### ТЕКСТ
Наконец, можно было бы предполагать, что итальянские государства, сила которых состояла в отработанной системе кондотты, не испытывали необходимости в создании постоянной армии. Однако реальность была иной: с одной стороны, какие бы предосторожности ни предпринимались, никогда нельзя было совершенно полагаться на верность и надежность кондотьеров, с другой – нужно было надежно обеспечить безопасность и охрану крепостей. «Наша политика – всегда иметь достойных людей как во время мира, так и во время войны», – заявляет сенат Венеции в 1421 г. Действительно, особенно с середины XV в., некоторые итальянские государства (Светлейшая республика, Милан и Неаполитанское королевство) постоянно держали в крепостях части, находящиеся под контролем правительства.
######
### ИЗВЛЕЧЕННЫЕ ДАННЫЕ
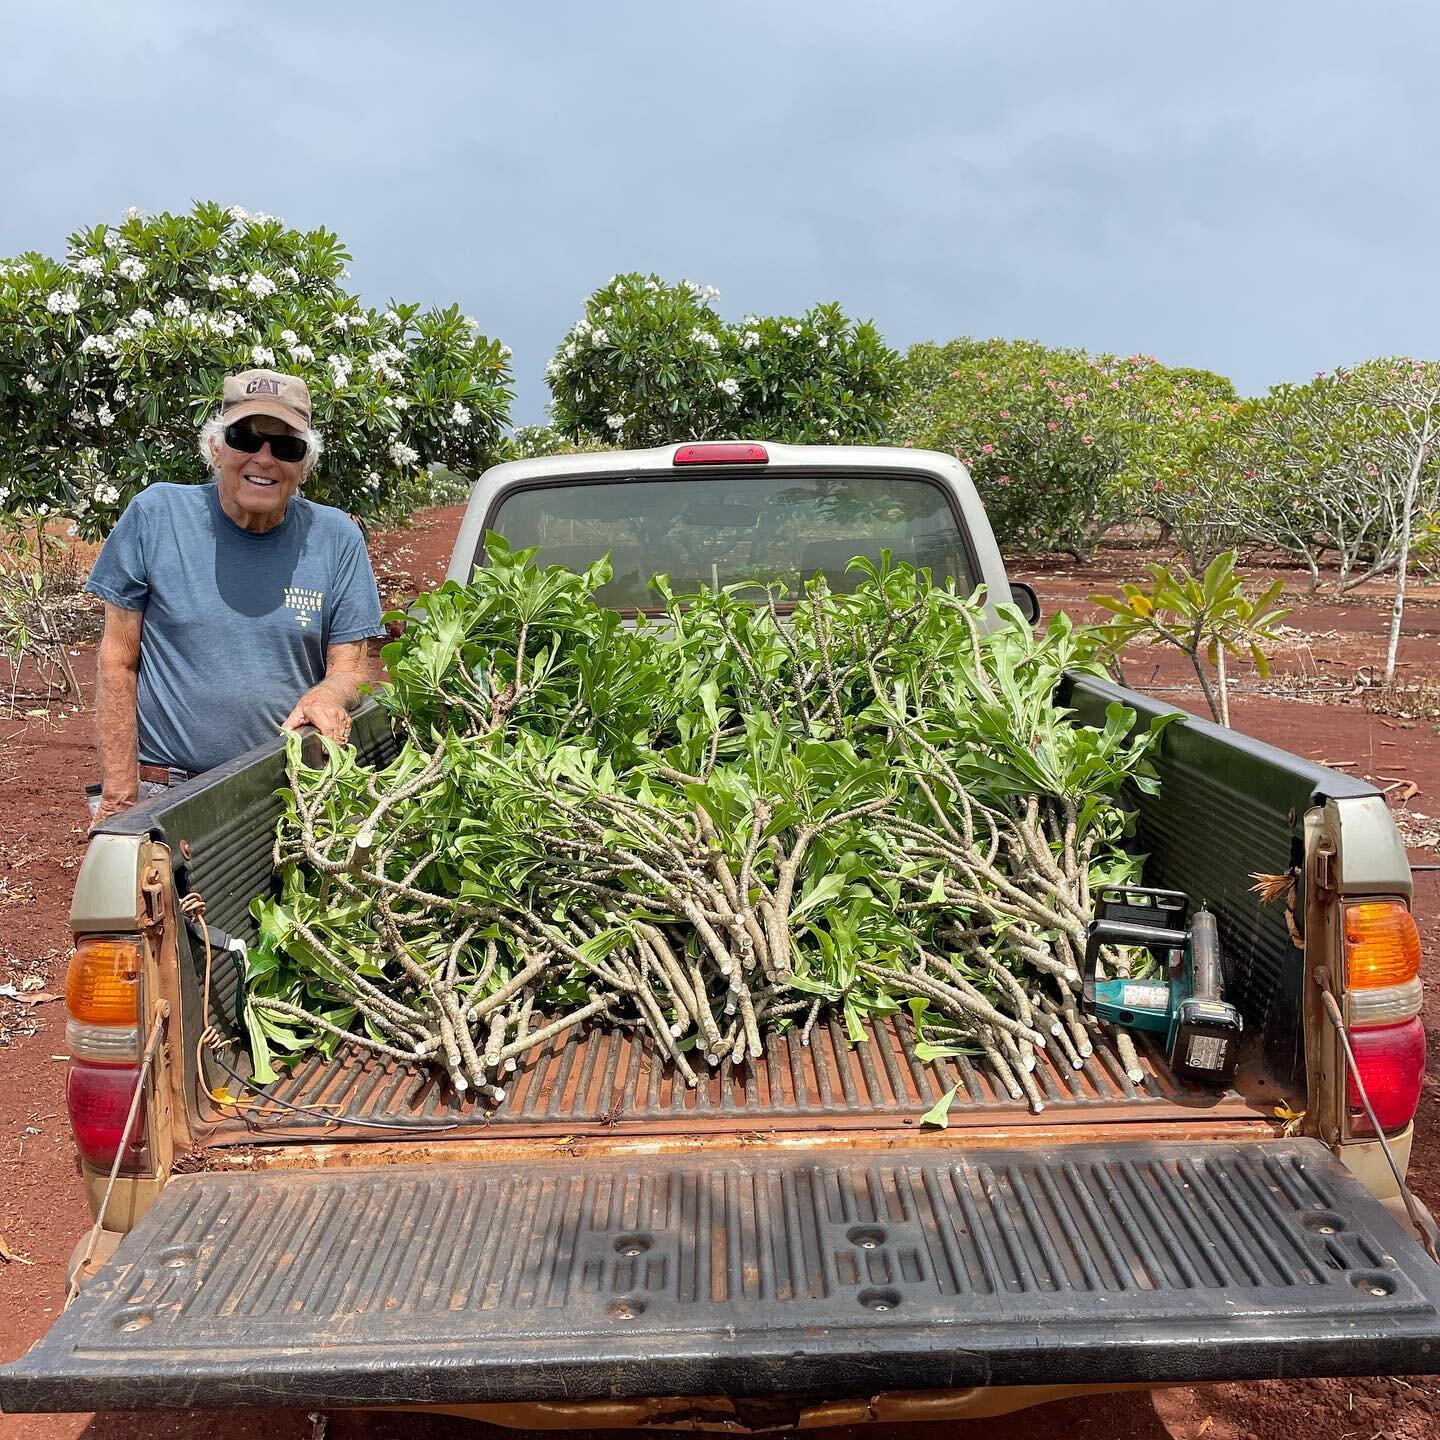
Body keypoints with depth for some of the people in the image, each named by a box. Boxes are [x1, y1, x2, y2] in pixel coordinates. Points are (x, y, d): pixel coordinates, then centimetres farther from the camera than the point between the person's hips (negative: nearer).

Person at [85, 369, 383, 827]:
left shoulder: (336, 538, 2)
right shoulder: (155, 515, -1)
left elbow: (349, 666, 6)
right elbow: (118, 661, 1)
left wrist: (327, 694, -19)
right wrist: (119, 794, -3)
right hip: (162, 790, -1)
######
### ИЗВЛЕЧЕННЫЕ ДАННЫЕ
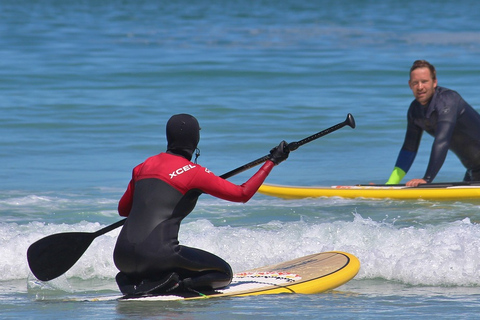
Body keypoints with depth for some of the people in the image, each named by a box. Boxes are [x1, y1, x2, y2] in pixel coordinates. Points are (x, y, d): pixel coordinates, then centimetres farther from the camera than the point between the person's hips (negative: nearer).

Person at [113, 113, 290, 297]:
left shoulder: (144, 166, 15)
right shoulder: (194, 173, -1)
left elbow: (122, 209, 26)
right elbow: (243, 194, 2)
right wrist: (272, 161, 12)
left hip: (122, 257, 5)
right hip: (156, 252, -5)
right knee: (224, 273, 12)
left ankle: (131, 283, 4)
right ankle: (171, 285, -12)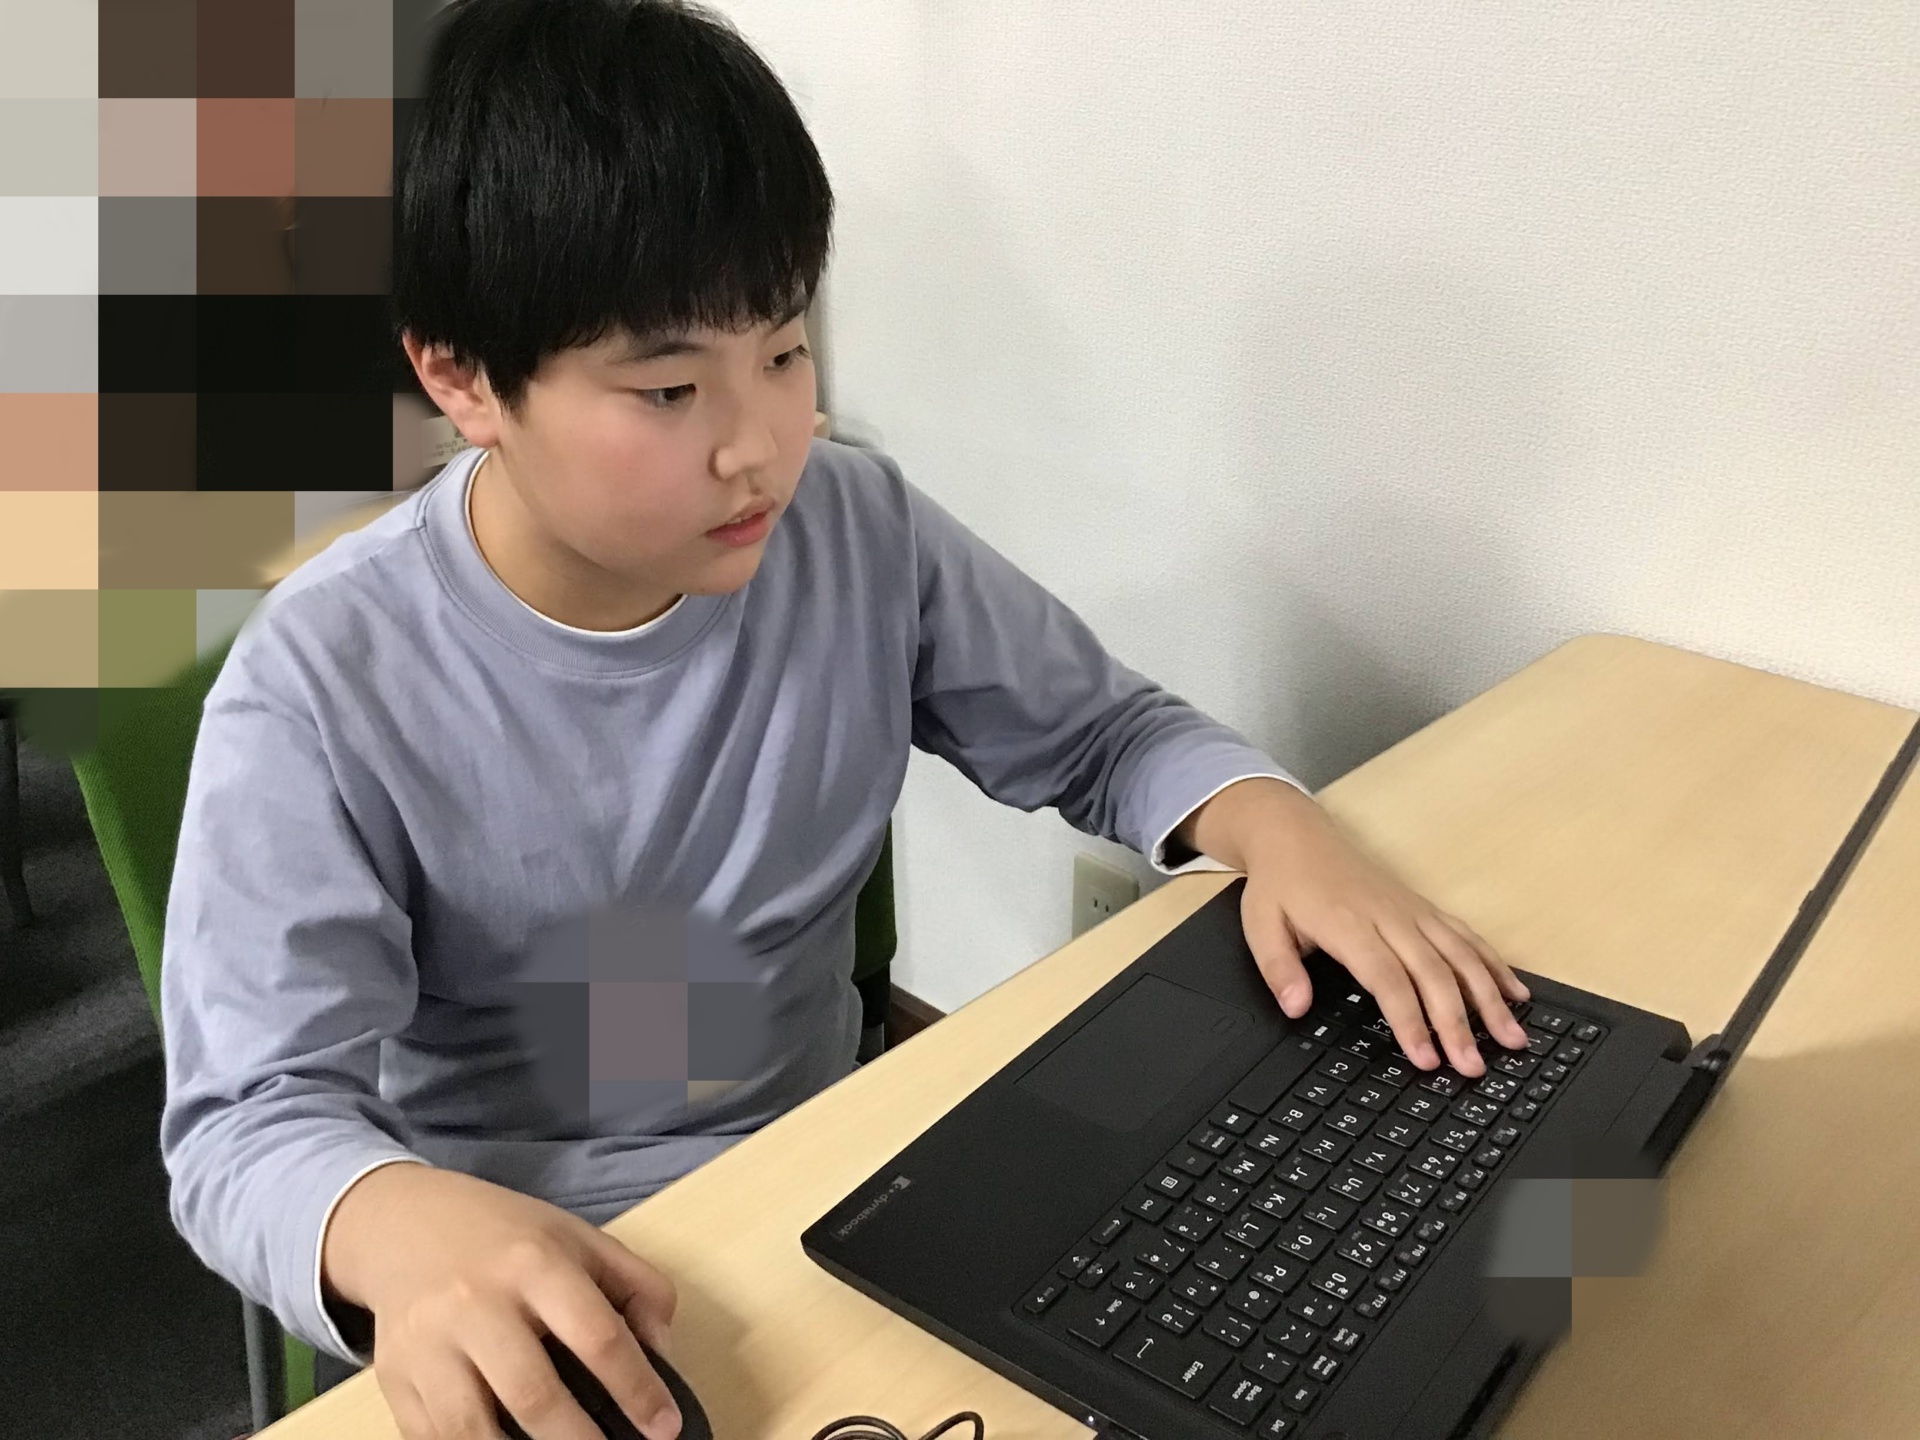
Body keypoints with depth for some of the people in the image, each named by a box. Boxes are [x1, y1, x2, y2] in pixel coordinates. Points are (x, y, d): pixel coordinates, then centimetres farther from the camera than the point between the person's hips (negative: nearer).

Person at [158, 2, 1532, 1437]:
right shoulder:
######
:: ЗАДАНИЯ ::
(1) Замените «кондотьеров» на «наемников» во фрагменте текста о постоянной армии итальянских государств, начиная со слов «Наконец, можно было» и вплоть до слов «под контролем правительства.», и приведите этот фрагмент.
(2) Продолжите текст о постоянной армии итальянских государств с того места, на котором он обрывается.
Приведенные данные здесь не используются.

:: ОТВЕТЫ ::
(1)
Наконец, можно было бы предполагать, что итальянские государства, сила которых состояла в отработанной системе кондотты, не испытывали необходимости в создании постоянной армии. Однако реальность была иной: с одной стороны, какие бы предосторожности ни предпринимались, никогда нельзя было совершенно полагаться на верность и надежность наемников, с другой – нужно было надежно обеспечить безопасность и охрану крепостей. «Наша политика – всегда иметь достойных людей как во время мира, так и во время войны», – заявляет сенат Венеции в 1421 г. Действительно, особенно с середины XV в., некоторые итальянские государства (Светлейшая республика, Милан и Неаполитанское королевство) постоянно держали в крепостях части, находящиеся под контролем правительства.

(2)
Появление постоянных армий усилило тенденции и черты, которые, конечно, были известны и заметны и раньше, однако в гораздо меньшей степени: оно повлекло за собой разработку все более и более сложных уставов; позволило проводить коллективные учения как конницы, так и пехоты (ходьба в ногу); привело к более частому использованию униформы и знаков различия – символов воинской иерархии (например, вымпелы, штандарты и знамена в бургундской армии); породило целую лагерную цивилизацию с ее ритуалами, развлечениями, зрелищами, с ее низостями и величием. Однако к 1500 г. только зарождался феномен, который в Европе того времени (во всяком случае, абсолютистской) получит значительное развитие: пока еще нет настоящих казарм; нет постоянных пехотных и артиллерийских полков; и, главное, многие народы (например, англичане) еще упорно противятся внедрению новых военных структур. И более важный факт: в бою представители этих народов чувствуют себя не ниже солдатов профессиональных армий, а те считают их достойнми противниками.